DATA SHOWN:
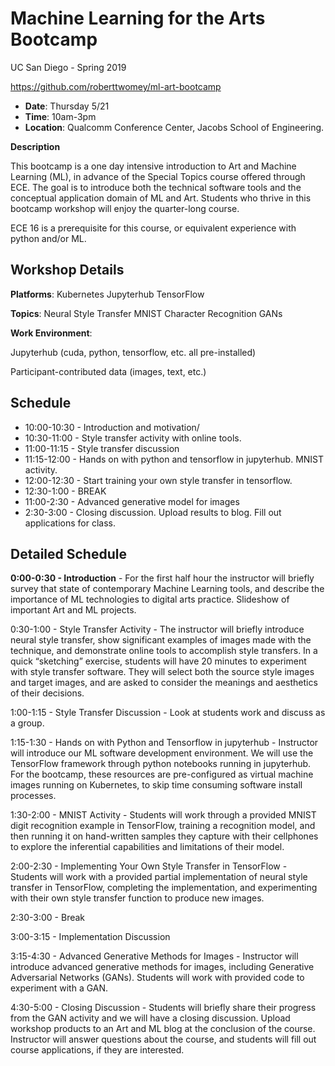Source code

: # Machine Learning for the Arts Bootcamp

UC San Diego - Spring 2019 

https://github.com/roberttwomey/ml-art-bootcamp

- **Date**: Thursday 5/21 
- **Time**: 10am-3pm
- **Location**: Qualcomm Conference Center, Jacobs School of Engineering.

**Description**

This bootcamp is a one day intensive introduction to Art and Machine Learning (ML), in advance of the Special Topics course offered through ECE. The goal is to introduce both the technical software tools and the conceptual application domain of ML and Art. Students who thrive in this bootcamp workshop will enjoy the quarter-long course.

ECE 16 is a prerequisite for this course, or equivalent experience with python and/or ML.

## Workshop Details

**Platforms**:
Kubernetes
Jupyterhub
TensorFlow

**Topics**:
Neural Style Transfer
MNIST Character Recognition
GANs

**Work Environment**:

Jupyterhub (cuda, python, tensorflow, etc. all pre-installed)

Participant-contributed data (images, text, etc.)

## Schedule
- 10:00-10:30 - Introduction and motivation/
- 10:30-11:00 - Style transfer activity with online tools.
- 11:00-11:15 - Style transfer discussion 
- 11:15-12:00 - Hands on with python and tensorflow in jupyterhub. MNIST activity.
- 12:00-12:30 - Start training your own style transfer in tensorflow.
- 12:30-1:00 - BREAK
- 11:00-2:30 - Advanced generative model for images
- 2:30-3:00 - Closing discussion. Upload results to blog. Fill out applications for class.

## Detailed Schedule

**0:00-0:30 - Introduction** - For the first half hour the instructor will briefly survey that state of contemporary Machine Learning tools, and describe the importance of ML technologies to digital arts practice. Slideshow of important Art and ML projects.

0:30-1:00 - Style Transfer Activity - The instructor will briefly introduce neural style transfer, show significant examples of images made with the technique, and demonstrate online tools to accomplish style transfers. In a quick “sketching” exercise, students will have 20 minutes to experiment with style transfer software. They will select both the source style images and target images, and are asked to consider the meanings and aesthetics of their decisions.

1:00-1:15 - Style Transfer Discussion - Look at students work and discuss as a group.

1:15-1:30 - Hands on with Python and Tensorflow in jupyterhub - Instructor will introduce our ML software development environment. We will use the TensorFlow framework through python notebooks running in jupyterhub. For the bootcamp, these resources are pre-configured as virtual machine images running on Kubernetes, to skip time consuming software install processes. 

1:30-2:00 - MNIST Activity - Students will work through a provided MNIST digit recognition example in TensorFlow, training a recognition model, and then running it on hand-written samples they capture with their cellphones to explore the inferential capabilities and limitations of their model.

2:00-2:30 - Implementing Your Own Style Transfer in TensorFlow - Students will work with a provided partial implementation of neural style transfer in TensorFlow, completing the implementation, and experimenting with their own style transfer function to produce new images. 

2:30-3:00 - Break

3:00-3:15 - Implementation Discussion

3:15-4:30 - Advanced Generative Methods for Images - Instructor will introduce advanced generative methods for images, including Generative Adversarial Networks (GANs). Students will work with provided code to experiment with a GAN. 

4:30-5:00 - Closing Discussion - Students will briefly share their progress from the GAN activity and we will have a closing discussion. Upload workshop products to an Art and ML blog at the conclusion of the course. Instructor will answer questions about the course, and students will fill out course applications, if they are interested. 
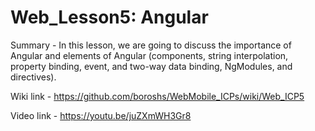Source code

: # Web_Lesson5: Angular

Summary - In this lesson, we are going to discuss the importance of Angular and elements of Angular (components, string interpolation, property binding, event, and two-way data binding, NgModules, and directives).

Wiki link - https://github.com/boroshs/WebMobile_ICPs/wiki/Web_ICP5

Video link - https://youtu.be/juZXmWH3Gr8

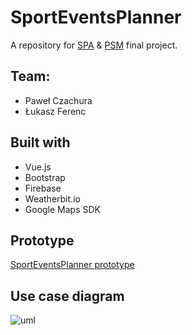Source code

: # SportEventsPlanner
A repository for [SPA](https://github.com/stalj/spa/blob/master/08-ProjectSpecification/SPAProjectRequirements.pdf) & [PSM](https://github.com/stalj/psm/blob/master/05-ProjectSpecification/PWAProjectRequirements.pdf) final project.

## Team:
- Paweł Czachura
- Łukasz Ferenc

## Built with
-   Vue.js
-   Bootstrap
-   Firebase
-   Weatherbit.io
-   Google Maps SDK

## Prototype
[SportEventsPlanner prototype](https://marvelapp.com/ae79i5d/screen/68574305)

## Use case diagram
![uml](https://github.com/trybo/SportEventsPlanner/blob/master/images/SportEventsPlanner.png)
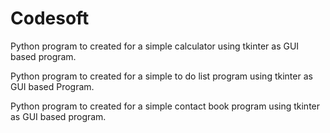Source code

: # Codesoft

Python program to created for a simple calculator using tkinter as GUI based program.

Python program to created for a simple to do list program using tkinter as GUI based Program.

Python program to created for a simple contact book program using tkinter as GUI based program.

YOUR OBJECTIVE:
Leaving out the pictures, output each line above exactly as it is.

ANSWER TO THIS EXERCISE:
Source code

: # Machine Learning for the Arts Bootcamp

UC San Diego - Spring 2019 

https://github.com/roberttwomey/ml-art-bootcamp

- **Date**: Thursday 5/21 
- **Time**: 10am-3pm
- **Location**: Qualcomm Conference Center, Jacobs School of Engineering.

**Description**

This bootcamp is a one day intensive introduction to Art and Machine Learning (ML), in advance of the Special Topics course offered through ECE. The goal is to introduce both the technical software tools and the conceptual application domain of ML and Art. Students who thrive in this bootcamp workshop will enjoy the quarter-long course.

ECE 16 is a prerequisite for this course, or equivalent experience with python and/or ML.

## Workshop Details

**Platforms**:
Kubernetes
Jupyterhub
TensorFlow

**Topics**:
Neural Style Transfer
MNIST Character Recognition
GANs

**Work Environment**:

Jupyterhub (cuda, python, tensorflow, etc. all pre-installed)

Participant-contributed data (images, text, etc.)

## Schedule
- 10:00-10:30 - Introduction and motivation/
- 10:30-11:00 - Style transfer activity with online tools.
- 11:00-11:15 - Style transfer discussion 
- 11:15-12:00 - Hands on with python and tensorflow in jupyterhub. MNIST activity.
- 12:00-12:30 - Start training your own style transfer in tensorflow.
- 12:30-1:00 - BREAK
- 11:00-2:30 - Advanced generative model for images
- 2:30-3:00 - Closing discussion. Upload results to blog. Fill out applications for class.

## Detailed Schedule

**0:00-0:30 - Introduction** - For the first half hour the instructor will briefly survey that state of contemporary Machine Learning tools, and describe the importance of ML technologies to digital arts practice. Slideshow of important Art and ML projects.

0:30-1:00 - Style Transfer Activity - The instructor will briefly introduce neural style transfer, show significant examples of images made with the technique, and demonstrate online tools to accomplish style transfers. In a quick “sketching” exercise, students will have 20 minutes to experiment with style transfer software. They will select both the source style images and target images, and are asked to consider the meanings and aesthetics of their decisions.

1:00-1:15 - Style Transfer Discussion - Look at students work and discuss as a group.

1:15-1:30 - Hands on with Python and Tensorflow in jupyterhub - Instructor will introduce our ML software development environment. We will use the TensorFlow framework through python notebooks running in jupyterhub. For the bootcamp, these resources are pre-configured as virtual machine images running on Kubernetes, to skip time consuming software install processes. 

1:30-2:00 - MNIST Activity - Students will work through a provided MNIST digit recognition example in TensorFlow, training a recognition model, and then running it on hand-written samples they capture with their cellphones to explore the inferential capabilities and limitations of their model.

2:00-2:30 - Implementing Your Own Style Transfer in TensorFlow - Students will work with a provided partial implementation of neural style transfer in TensorFlow, completing the implementation, and experimenting with their own style transfer function to produce new images. 

2:30-3:00 - Break

3:00-3:15 - Implementation Discussion

3:15-4:30 - Advanced Generative Methods for Images - Instructor will introduce advanced generative methods for images, including Generative Adversarial Networks (GANs). Students will work with provided code to experiment with a GAN. 

4:30-5:00 - Closing Discussion - Students will briefly share their progress from the GAN activity and we will have a closing discussion. Upload workshop products to an Art and ML blog at the conclusion of the course. Instructor will answer questions about the course, and students will fill out course applications, if they are interested. 
Source code

: # Web_Lesson5: Angular

Summary - In this lesson, we are going to discuss the importance of Angular and elements of Angular (components, string interpolation, property binding, event, and two-way data binding, NgModules, and directives).

Wiki link - https://github.com/boroshs/WebMobile_ICPs/wiki/Web_ICP5

Video link - https://youtu.be/juZXmWH3Gr8

Source code

: # SportEventsPlanner
A repository for [SPA](https://github.com/stalj/spa/blob/master/08-ProjectSpecification/SPAProjectRequirements.pdf) & [PSM](https://github.com/stalj/psm/blob/master/05-ProjectSpecification/PWAProjectRequirements.pdf) final project.

## Team:
- Paweł Czachura
- Łukasz Ferenc

## Built with
-   Vue.js
-   Bootstrap
-   Firebase
-   Weatherbit.io
-   Google Maps SDK

## Prototype
[SportEventsPlanner prototype](https://marvelapp.com/ae79i5d/screen/68574305)

## Use case diagram
![uml](https://github.com/trybo/SportEventsPlanner/blob/master/images/SportEventsPlanner.png)
Source code

: # Codesoft

Python program to created for a simple calculator using tkinter as GUI based program.

Python program to created for a simple to do list program using tkinter as GUI based Program.

Python program to created for a simple contact book program using tkinter as GUI based program.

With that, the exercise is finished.